Setelah makan, sekitar jam 9 kurang, mengalun lagu selamat ulang tahun. Muncul-lah si Sinta yang dasteran dengan tangannya membawa kue ultah yang diberi lilin merah angka '27'.
Gw pun kaget dan terharu. Selama 2x ultah di Jakarta, selalu gw lewati dengan meringkuk di kosan karena yeah yo know.
Sinta sama Butet nyanyi dengan suara sumbang mereka, sementara kakaknya Sinta ngerekam video momen termehek-mehek malam itu.
----------------------------------------
Besoknya Sinta ngajakin nyobain sushi di CP. Gw yang gak pernah lidahnya tersentuh makanan-makanan dari negara lain jelas menolak. Udah mehong, gak sesuai sama lidah kan gw rugi ya. Makanya gw berkilah dan ngajak mereka hunting restoran atau cafe apapun itu yang ngadain treat birthday.Buat yg belum tau treat b'day ini biasanya dikasih sama restoran sama yg ultah bisa seminggu sebelum atau seminggu sesudah. Meskipun kecil, tapi lumayanlah, kan gratisssss..
Dan setelah bertualang di mesin pencari panjang lebar, salah satu restoran yg ada treat b'day-nya adalah Sushi Tei. Kami bertiga pun pateng-tengan berangkat ke CP. Saat otw, jam sudah pukul 1 siang. Gak heran kalau di sana kami disambut dengan antrian sekitar 7 nomor.

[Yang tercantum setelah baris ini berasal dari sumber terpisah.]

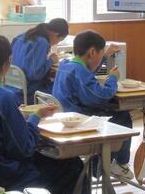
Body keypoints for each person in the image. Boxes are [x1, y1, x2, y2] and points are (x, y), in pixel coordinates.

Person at [0, 34, 90, 194]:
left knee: (58, 163)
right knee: (72, 164)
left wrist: (16, 115)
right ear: (8, 61)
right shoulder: (4, 98)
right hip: (10, 177)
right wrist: (36, 116)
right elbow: (25, 149)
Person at [52, 29, 133, 180]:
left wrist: (104, 56)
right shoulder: (79, 71)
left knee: (112, 112)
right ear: (92, 52)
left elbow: (87, 74)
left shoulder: (65, 65)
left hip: (65, 115)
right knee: (123, 117)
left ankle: (100, 163)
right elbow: (100, 96)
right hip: (80, 119)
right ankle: (117, 164)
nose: (101, 59)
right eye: (100, 55)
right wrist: (112, 79)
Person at [10, 19, 69, 99]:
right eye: (59, 40)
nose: (57, 43)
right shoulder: (41, 42)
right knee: (61, 89)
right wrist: (51, 60)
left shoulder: (21, 36)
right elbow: (35, 74)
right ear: (56, 34)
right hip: (28, 90)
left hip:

Untungnya gak sampe nunggu pingsan, akhirnya kami dapat meja sekitar 30 menit kemudian. Gw masuk dengan kikuk waktu disambut dengan salam 'irrashaimase - selamat datang ' sama pelayannya. Dari kami bertiga, hanya Sinta yang udah pengalaman makan sushi. Kalau enggak, eum.. Entah siapa yg ngajarin gw sama Butet. Bahkan menunya aja gak ada yang familiar.
![]() |
| Triple troubles |
![]() |
| B'day Girls |
![]() |
| Treat B'day😄 |
Setelah dapat treat b'day dari Sushi Tei, harusnya kami lanjut lagi hunting treat b'day ke Nanny's Pavillon. Tapi berhubung gw ngasih pilihan ke tuh bocil berdua mau karoke-an atau ke Nanny's, mereka bilang mau karaoke-an aja. Ckckck, masih belum sadar sama kemampuan tarik vokal yang terbatas 😶.

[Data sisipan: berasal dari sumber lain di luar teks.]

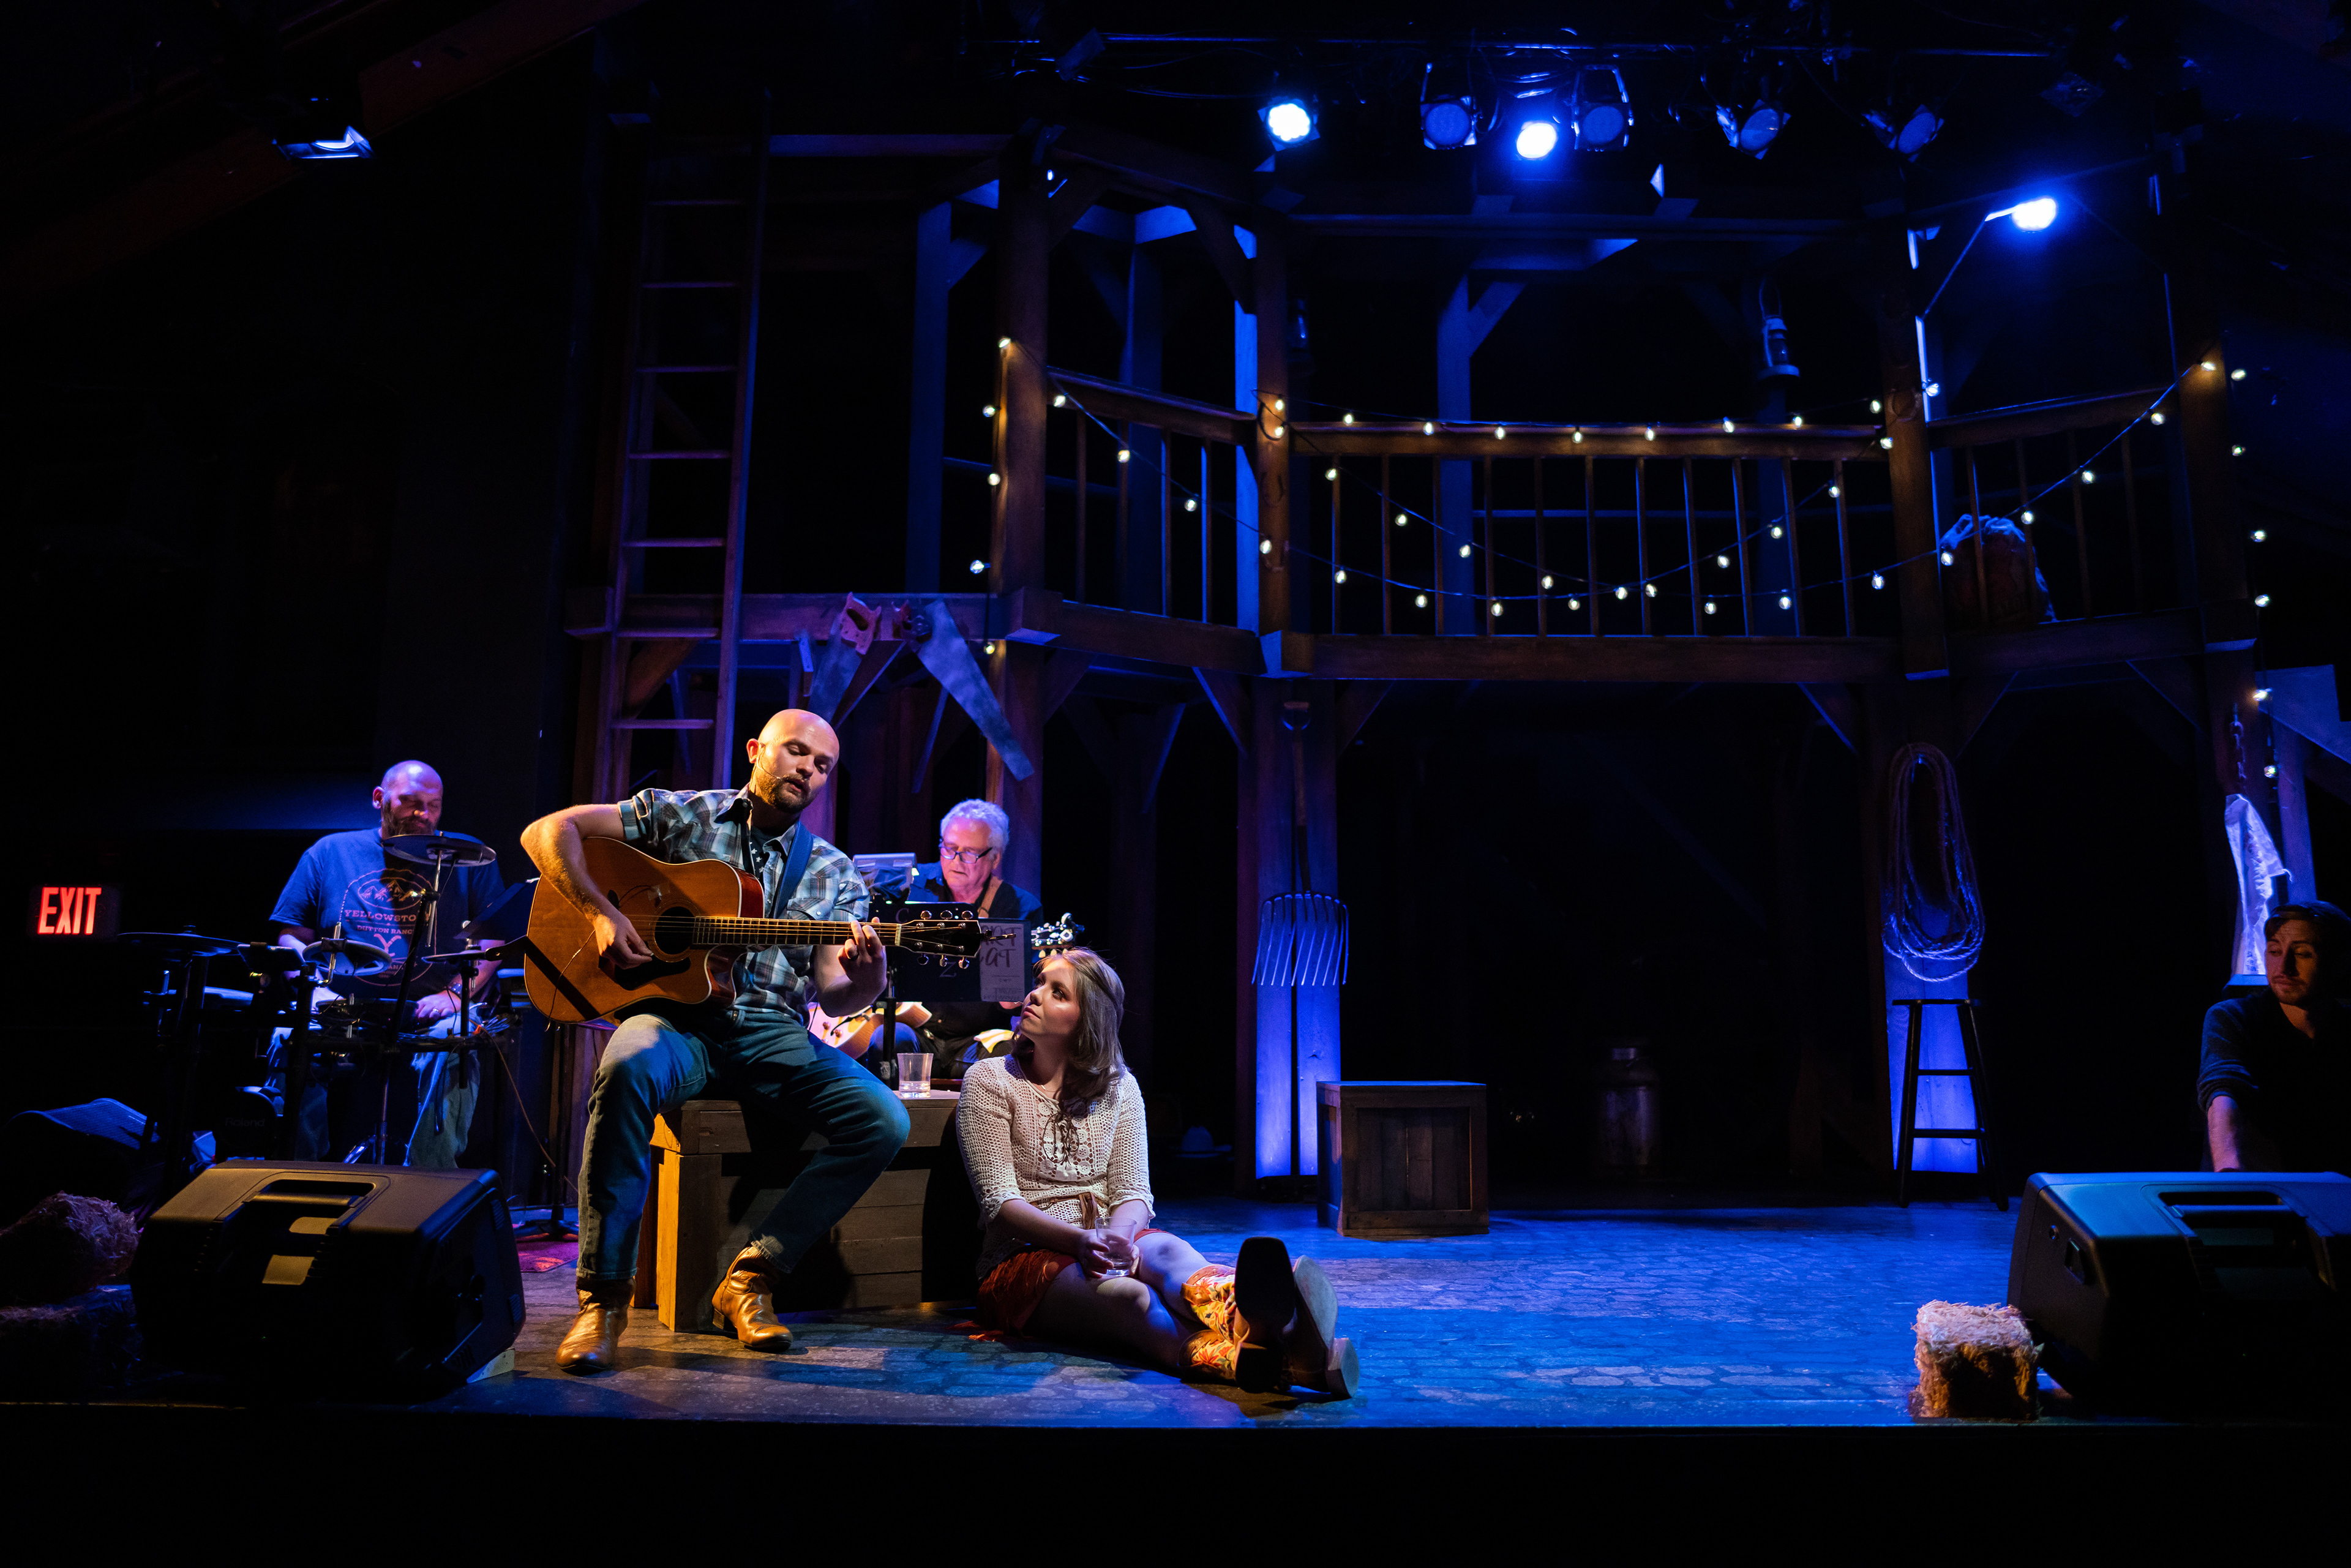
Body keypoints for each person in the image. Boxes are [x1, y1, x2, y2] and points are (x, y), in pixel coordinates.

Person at [522, 709, 907, 1372]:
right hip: (677, 1023)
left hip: (771, 1033)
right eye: (795, 752)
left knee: (884, 1118)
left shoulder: (834, 871)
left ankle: (752, 1277)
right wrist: (603, 913)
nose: (808, 770)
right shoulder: (685, 816)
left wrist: (866, 982)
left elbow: (832, 992)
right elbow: (546, 830)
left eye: (822, 765)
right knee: (626, 1065)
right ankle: (604, 1298)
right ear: (757, 750)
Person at [956, 946, 1357, 1397]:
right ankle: (1258, 1357)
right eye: (1040, 984)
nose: (1034, 995)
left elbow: (1133, 1193)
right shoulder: (991, 1079)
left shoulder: (1120, 1087)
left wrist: (1121, 1241)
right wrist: (1081, 1241)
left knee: (1168, 1250)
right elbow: (999, 1203)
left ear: (1087, 1020)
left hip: (1105, 1241)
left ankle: (1264, 1327)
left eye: (1058, 992)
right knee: (1130, 1296)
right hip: (1021, 1260)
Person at [269, 760, 504, 1167]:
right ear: (380, 799)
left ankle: (429, 1184)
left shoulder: (467, 860)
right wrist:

Tapi sepertinya kami belum beruntung. Tarif karokean di dekat kosan Sinta beuhh...selangit untuk satu jam paket bertiga. Katanya itu memang harga utk weekend. Lha itu kan masih hari Jumat, gw bilang. Tapi mbak-nya bilang di karoke itu beda, Jumat-Minggu itu dihitung weekend.
Akhirnya kami pun skip karoke dan berkahir dengan perut kelaparan naik busway yang kebetulan menurunkan penumpang di bus stop. Kami langsung naik tanpa tau kemana tujuan buswaty itu, lalu tutun di sembarang tempat yang ada street food-nya.

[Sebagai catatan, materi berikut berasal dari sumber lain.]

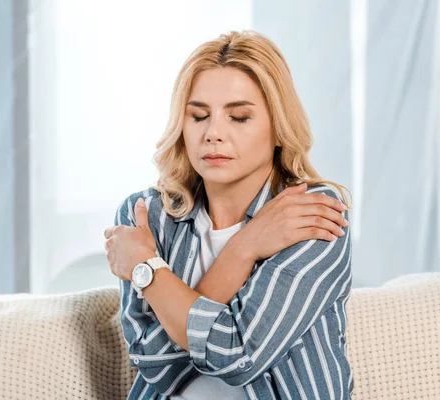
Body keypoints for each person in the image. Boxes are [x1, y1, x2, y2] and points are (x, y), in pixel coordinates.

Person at [103, 30, 353, 400]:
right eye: (199, 116)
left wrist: (146, 267)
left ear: (278, 128)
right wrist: (243, 250)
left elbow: (239, 354)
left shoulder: (311, 212)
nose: (214, 133)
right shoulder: (146, 215)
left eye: (239, 117)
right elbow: (157, 362)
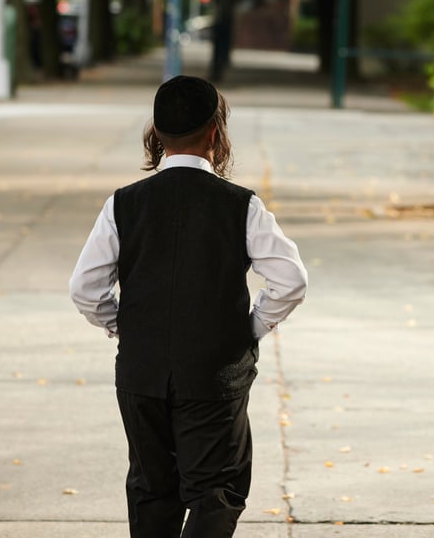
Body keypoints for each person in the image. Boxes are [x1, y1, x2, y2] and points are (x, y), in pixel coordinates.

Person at [68, 75, 308, 538]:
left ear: (156, 134)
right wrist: (251, 327)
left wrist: (124, 327)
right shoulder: (242, 206)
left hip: (142, 373)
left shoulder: (123, 204)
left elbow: (86, 288)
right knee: (216, 490)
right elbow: (290, 280)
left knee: (152, 489)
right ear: (216, 134)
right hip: (215, 375)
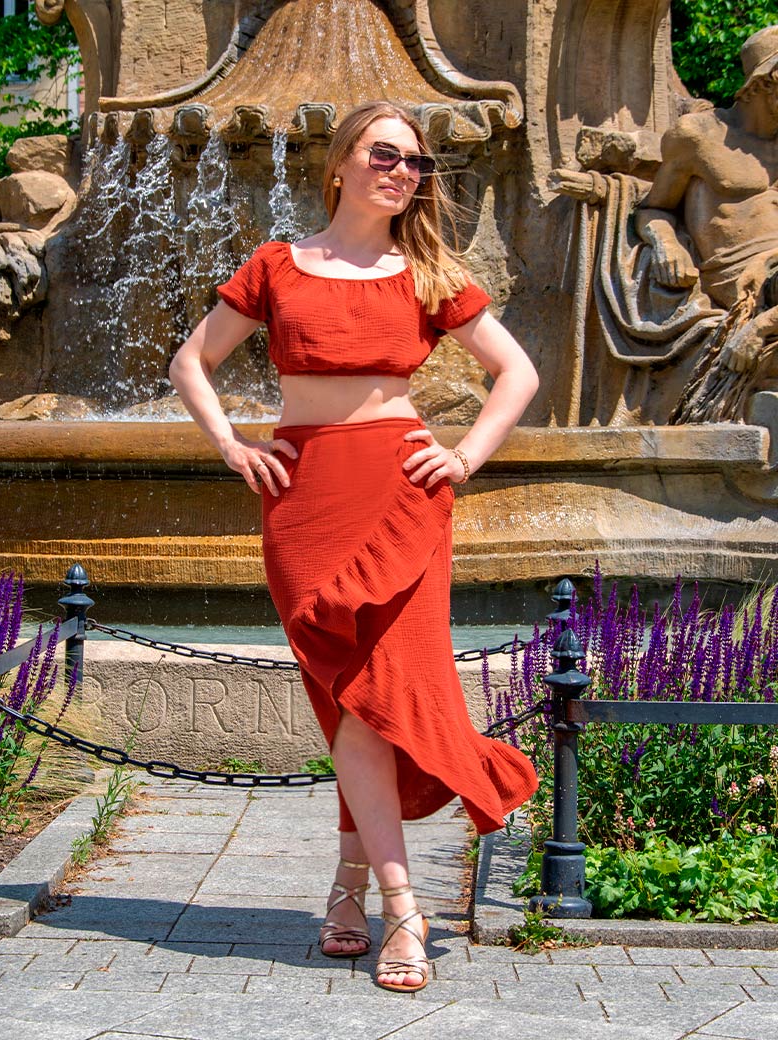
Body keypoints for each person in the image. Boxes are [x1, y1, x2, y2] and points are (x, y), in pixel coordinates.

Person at [169, 100, 539, 994]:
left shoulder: (429, 272)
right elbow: (191, 361)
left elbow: (516, 372)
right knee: (345, 699)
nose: (402, 172)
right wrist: (233, 446)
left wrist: (463, 457)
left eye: (415, 162)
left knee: (378, 698)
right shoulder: (275, 264)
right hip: (304, 501)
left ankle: (394, 905)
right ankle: (351, 886)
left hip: (402, 495)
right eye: (385, 154)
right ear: (339, 163)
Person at [634, 25, 778, 374]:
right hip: (745, 277)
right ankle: (761, 325)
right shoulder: (698, 135)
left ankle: (762, 327)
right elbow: (653, 209)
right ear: (766, 83)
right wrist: (667, 244)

-----------------------------------
Karena kosan Sinta dekat sama kebun binatang Ragunan, Sabtunya kami melipir ke sana. Itu pun setelah war tiket di website sekitar jam 7 pagi di hari Jumat. Sistem nya emang gitu, harus pesan H-1 untuk tiketnya.
Dan trenyata, ragunan itu luasssssss bgt. Motor aja capek juga kayaknya kalo keliling-keliling di sana. Dan utk menghemat pengeluaran, kami bawa bekal dari kosan. Ya meskipun cuma telor dadar sama timun mentah ditambah ayam rica-rica Sinta. Meski pun sederhana, tapi vibes pikniknya kerasa. Of course karena di sana bejibun umat manusia yg lagi berkunjung juga. Gak cuma pedagang makanan, di sana ada juga yg jualan alas buat duduk. Untungnya kami udah bawa dari kosan Sinta.